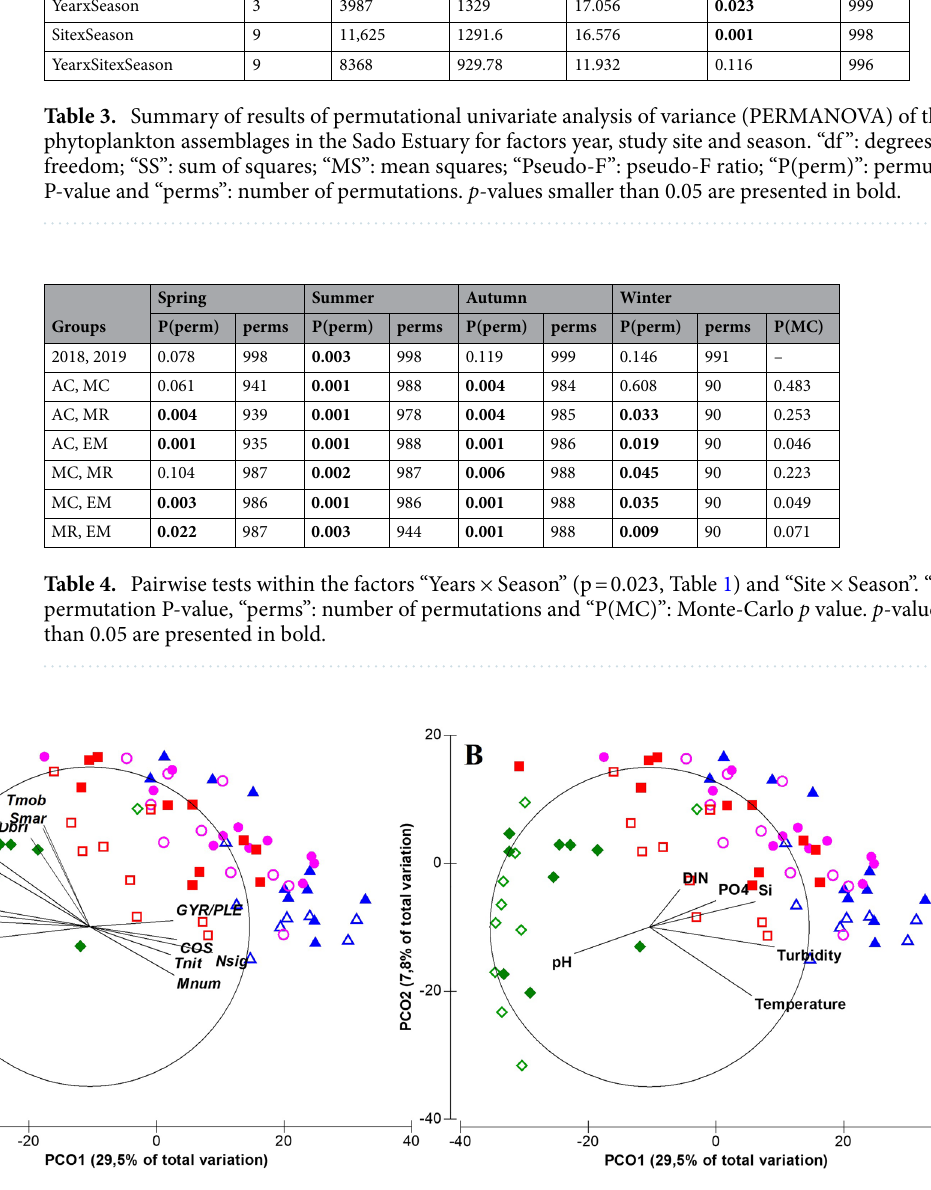
Figure 7. Principal coordinates analysis (PCO) plots of the abundance and composition of the phytoplankton community between each study site, based on a Bray–Curtis resemblance matrix. For each site, the symbols correspond to different sampling dates. ( A )—some of the taxonomic entities (abbreviated according to Table S2) with correlations above 0.5 are represented as vectors overlapping the ordination, and ( B )—physico-chemical variables with correlations above 0.2 with the PCO axes are represented as overlapping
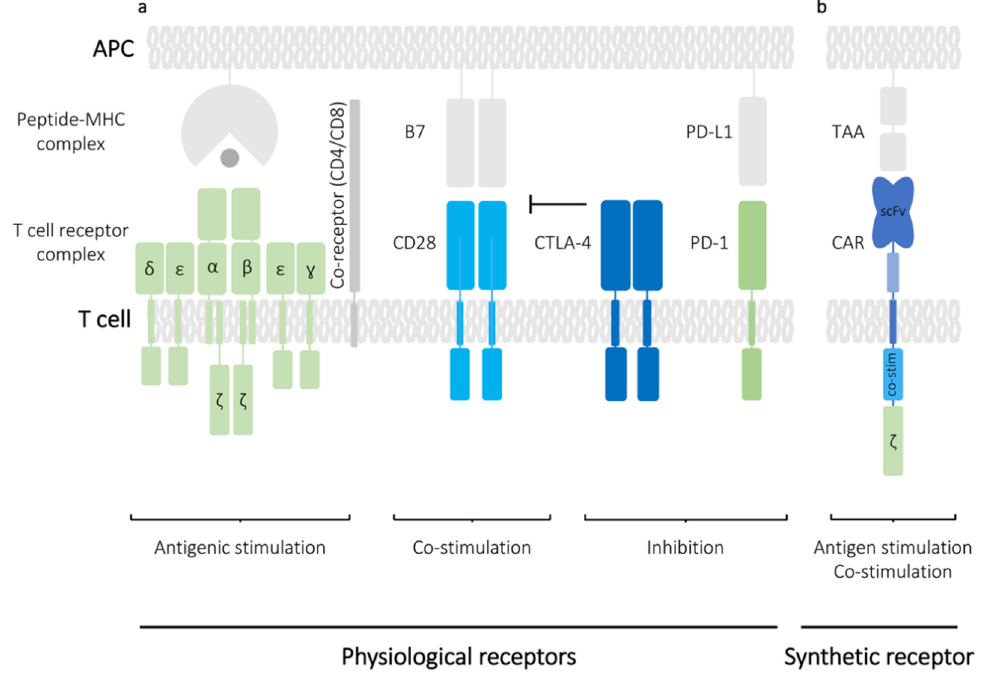
Figure 1. Overview of the different types of receptors present on the surface of T cells and their interaction partners. ( a ) The T cell receptor (TCR) complex is composed of eight polypeptide chains: αβγδ 2 ε 2 ζ . The hypervariable loops located at the top of the αβ dimer are responsible for recognition of antigenic peptides presented by major histocompatibility complex (MHC) I or II on the surface of an antigen-presenting cell (APC). Upon interactions of peptide-MHC with the TCR, a co-receptor binds to the side of the MHC. Co-receptors CD8 and CD4 interact exclusively with either MHCI or MHCII, respectively, and mature T cells express only one of the two co-receptor types. Interactions of co-stimulatory receptor CD28 with B7 are required for full activation of the T cell and can be inhibited by CTLA-4 which competes with CD28 for B7 binding. Another inhibitory receptor on the T cell surface is PD-1 which is triggered upon by binding to PD-L1 on the apposed cell. ( b ) Chimeric antigen receptors (CAR) permit the T cell response to be redirected towards a selected surface antigen, for example a tumour-associated antigens (TAA). The extracellular domain of CARs relies on a single chain variable fragment (scFv) for antigen recognition. Most commonly, the signalling chains of CARs consist of intracellular domains derived from co-stimulatory receptors (co-stim) and the ζ chain of the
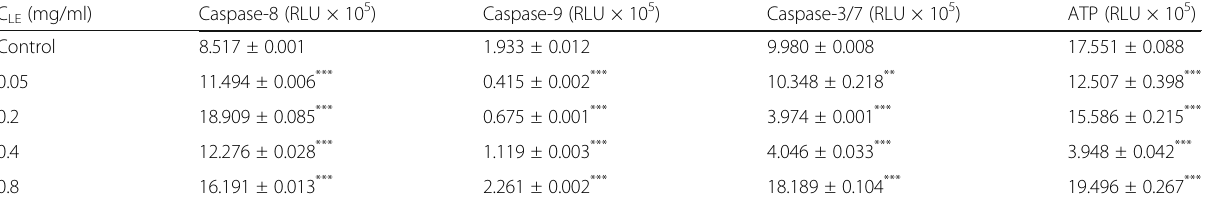
Table 3 Modulation of caspase ( − 8, − 9, − 3/7) activities and ATP levels in 24 h C LE treated THP-1 cells C LE (mg/ml)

WHAT THE TASK REQUIRES | Every line in the data above that contains the word "Table" should be copied.

REPLY TO THE EXERCISE |
Figure 7. Principal coordinates analysis (PCO) plots of the abundance and composition of the phytoplankton community between each study site, based on a Bray–Curtis resemblance matrix. For each site, the symbols correspond to different sampling dates. ( A )—some of the taxonomic entities (abbreviated according to Table S2) with correlations above 0.5 are represented as vectors overlapping the ordination, and ( B )—physico-chemical variables with correlations above 0.2 with the PCO axes are represented as overlapping
Table 3 Modulation of caspase ( − 8, − 9, − 3/7) activities and ATP levels in 24 h C LE treated THP-1 cells C LE (mg/ml)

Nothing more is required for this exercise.